• _WORK TO COMPLETE_: For every line below, output the text exactly and leave out images.

(Electronics source listings)

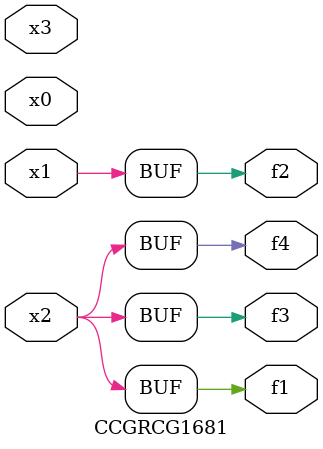
<source format=v>
module CCGRCG1681(
	input x0, x1, x2, x3,
	output f1, f2, f3, f4
);
	assign f1 = x2;
	assign f2 = x1;
	assign f3 = x2;
	assign f4 = x2;
endmodule

</source>
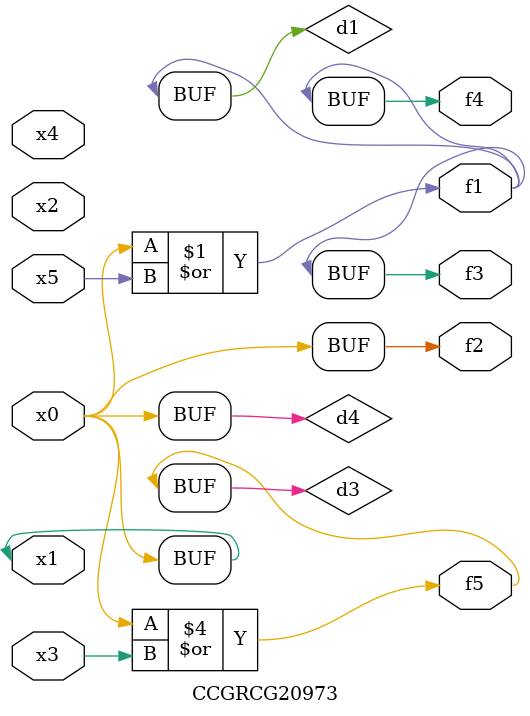
<source format=v>
module CCGRCG20973(
	input x0, x1, x2, x3, x4, x5,
	output f1, f2, f3, f4, f5
);

	wire d1, d2, d3, d4;

	or (d1, x0, x5);
	xnor (d2, x1, x4);
	or (d3, x0, x3);
	buf (d4, x0, x1);
	assign f1 = d1;
	assign f2 = d4;
	assign f3 = d1;
	assign f4 = d1;
	assign f5 = d3;
endmodule

</source>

• _SOLUTION TO THIS PROBLEM_:
<source format=v>
module CCGRCG1681(
	input x0, x1, x2, x3,
	output f1, f2, f3, f4
);
	assign f1 = x2;
	assign f2 = x1;
	assign f3 = x2;
	assign f4 = x2;
endmodule

</source>
<source format=v>
module CCGRCG20973(
	input x0, x1, x2, x3, x4, x5,
	output f1, f2, f3, f4, f5
);

	wire d1, d2, d3, d4;

	or (d1, x0, x5);
	xnor (d2, x1, x4);
	or (d3, x0, x3);
	buf (d4, x0, x1);
	assign f1 = d1;
	assign f2 = d4;
	assign f3 = d1;
	assign f4 = d1;
	assign f5 = d3;
endmodule

</source>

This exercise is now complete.